Los neoyorquinos se lanzaron desde las colinas de nieve con trineos y se refugiaron en bares abiertos con amigos. Además, la leyenda del snowboard, Shaun White, hizo acrobacias en Central Park.

Mientras todo esto ocurría, el alcalde Zohran Mamdani habló con los medios de comunicación para elogiar a los empleados de saneamiento y de emergencia. Pero también tocó una nota sombría.

“Para quienes no tienen refugio, el frío intenso puede ser fatal”, explicó. “Solo ayer, antes de que empezara a nevar, al menos cinco neoyorquinos fallecieron y fueron encontrados a la intemperie”.

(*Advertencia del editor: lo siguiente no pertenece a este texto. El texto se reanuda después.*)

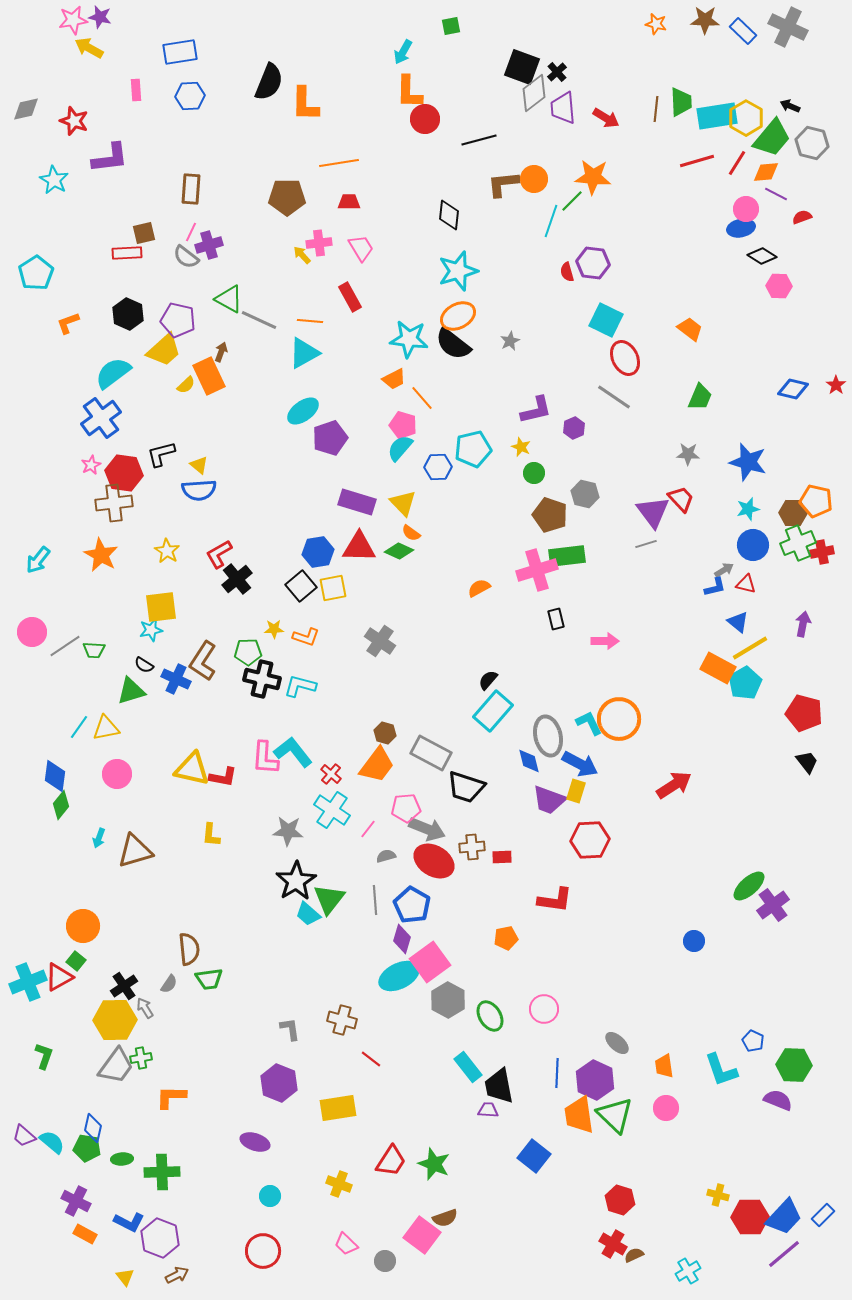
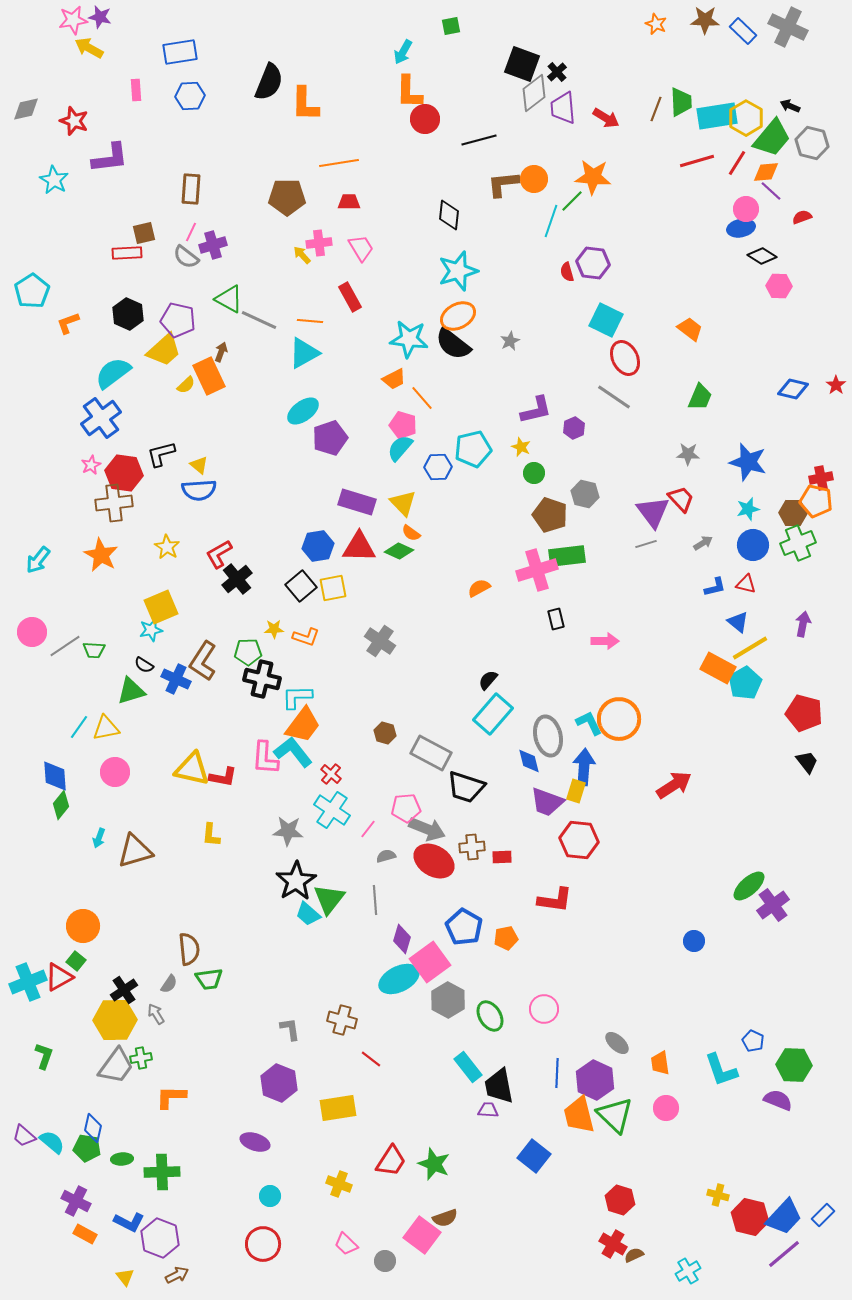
orange star at (656, 24): rotated 10 degrees clockwise
black square at (522, 67): moved 3 px up
brown line at (656, 109): rotated 15 degrees clockwise
purple line at (776, 194): moved 5 px left, 3 px up; rotated 15 degrees clockwise
purple cross at (209, 245): moved 4 px right
cyan pentagon at (36, 273): moved 4 px left, 18 px down
yellow star at (167, 551): moved 4 px up
blue hexagon at (318, 552): moved 6 px up
red cross at (822, 552): moved 1 px left, 74 px up
gray arrow at (724, 570): moved 21 px left, 27 px up
yellow square at (161, 607): rotated 16 degrees counterclockwise
cyan L-shape at (300, 686): moved 3 px left, 11 px down; rotated 16 degrees counterclockwise
cyan rectangle at (493, 711): moved 3 px down
blue arrow at (580, 764): moved 4 px right, 3 px down; rotated 114 degrees counterclockwise
orange trapezoid at (377, 765): moved 74 px left, 40 px up
pink circle at (117, 774): moved 2 px left, 2 px up
blue diamond at (55, 776): rotated 12 degrees counterclockwise
purple trapezoid at (549, 800): moved 2 px left, 2 px down
red hexagon at (590, 840): moved 11 px left; rotated 9 degrees clockwise
blue pentagon at (412, 905): moved 52 px right, 22 px down
cyan ellipse at (399, 976): moved 3 px down
black cross at (124, 986): moved 4 px down
gray arrow at (145, 1008): moved 11 px right, 6 px down
orange trapezoid at (664, 1066): moved 4 px left, 3 px up
orange trapezoid at (579, 1115): rotated 6 degrees counterclockwise
red hexagon at (750, 1217): rotated 15 degrees clockwise
red circle at (263, 1251): moved 7 px up
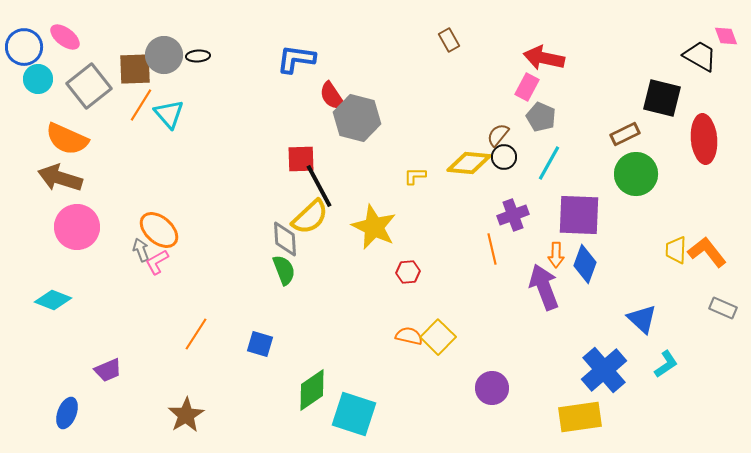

Esta fue la primera señal de que la tormenta y la intensa helada que la siguió tendrían un alto costo en los siguientes días y semanas. El número de muertos seguiría subiendo a la vez que la ciudad publicaba actualizaciones, convirtiendo la tormenta gélida en uno de los desastres meteorológicos más mortíferos de los últimos años.

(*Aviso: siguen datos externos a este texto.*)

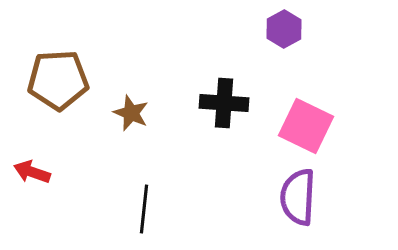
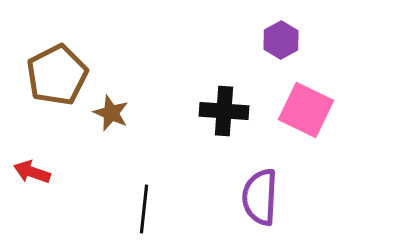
purple hexagon: moved 3 px left, 11 px down
brown pentagon: moved 1 px left, 5 px up; rotated 24 degrees counterclockwise
black cross: moved 8 px down
brown star: moved 20 px left
pink square: moved 16 px up
purple semicircle: moved 38 px left
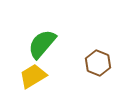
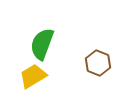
green semicircle: rotated 20 degrees counterclockwise
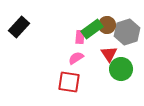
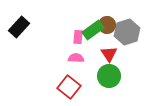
green rectangle: moved 1 px right, 1 px down
pink rectangle: moved 2 px left
pink semicircle: rotated 35 degrees clockwise
green circle: moved 12 px left, 7 px down
red square: moved 5 px down; rotated 30 degrees clockwise
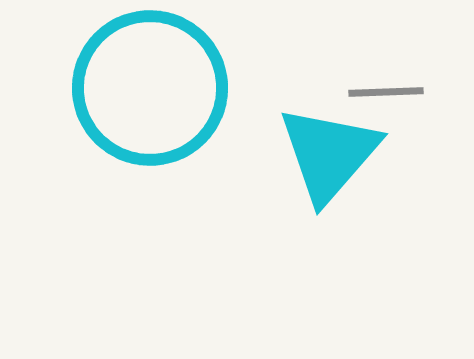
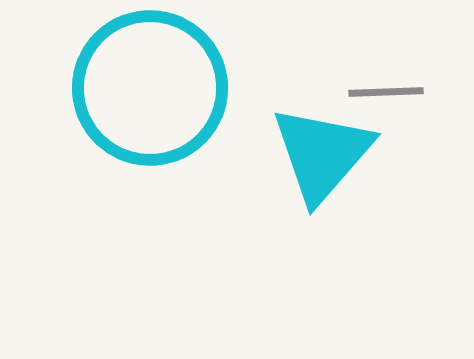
cyan triangle: moved 7 px left
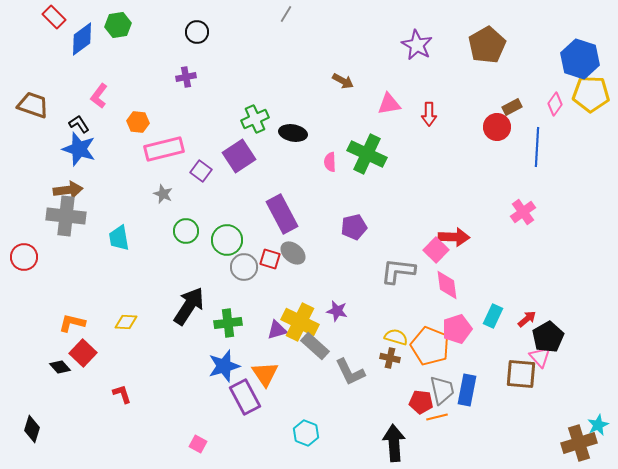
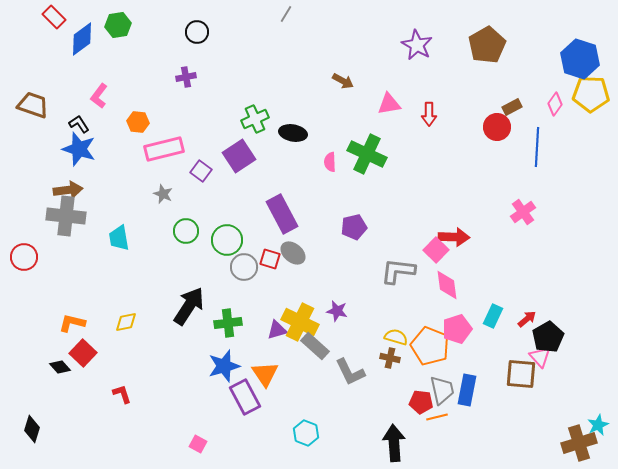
yellow diamond at (126, 322): rotated 15 degrees counterclockwise
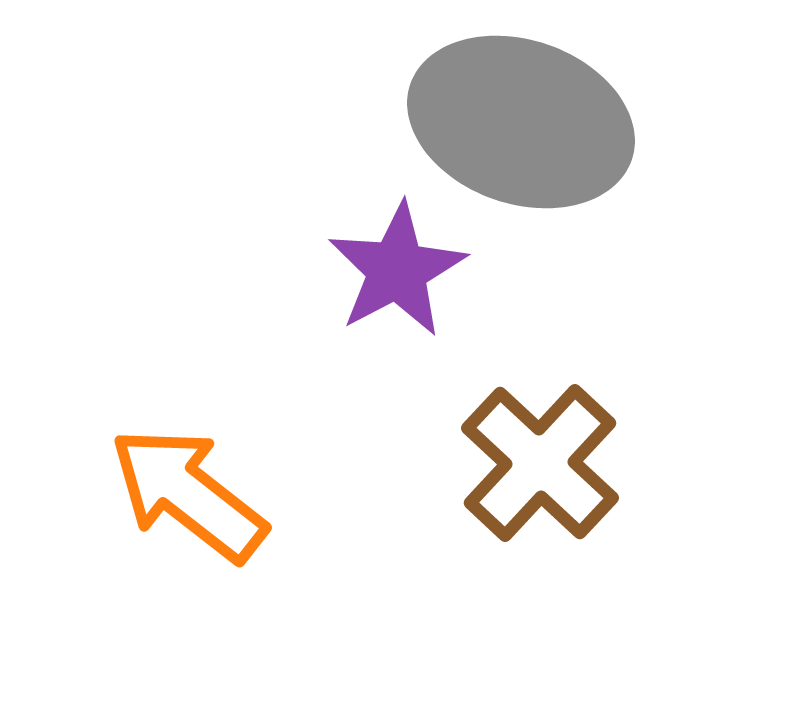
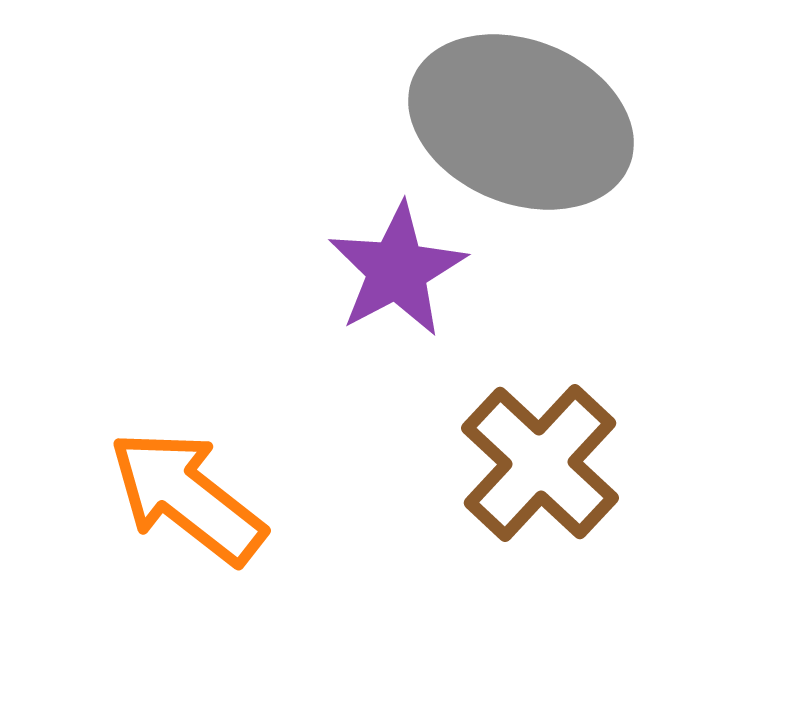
gray ellipse: rotated 3 degrees clockwise
orange arrow: moved 1 px left, 3 px down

Ahora que lo peor de las heladas ya pasó, los legisladores y funcionarios de la ciudad están lidiando con preguntas sobre si Nueva York, bajo la administración de Mamdani, hizo lo suficiente por sus residentes más vulnerables y cómo ayudar a los que se encuentran al margen cuando el clima extremo amenaza la seguridad de todas las personas.

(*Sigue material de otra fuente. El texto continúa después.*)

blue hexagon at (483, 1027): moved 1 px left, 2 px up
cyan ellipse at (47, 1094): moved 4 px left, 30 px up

Sin embargo, por un momento ese día, los neoyorquinos siguieron jugando en la nieve todavía blanca, hasta que el aguanieve y el sol poniente los absorbieron al interior del asfalto y el cemento de las aceras.

Un padre arrastra a sus hijos, Sebastian Ingham (5) y Lucas Ingham (1), en un trineo durante una nevada.
Crédito: Adam Gray | AP

Miles de trabajadores de saneamiento limpiaron y echaron sal en las carreteras el domingo en la noche. Alrededor de 12 pulgadas de nieve habían caído cuando los estudiantes se despertaron y trataron de conectarse a los portales de aprendizaje remoto al día siguiente, pero la ciudad se había vuelto más manejable.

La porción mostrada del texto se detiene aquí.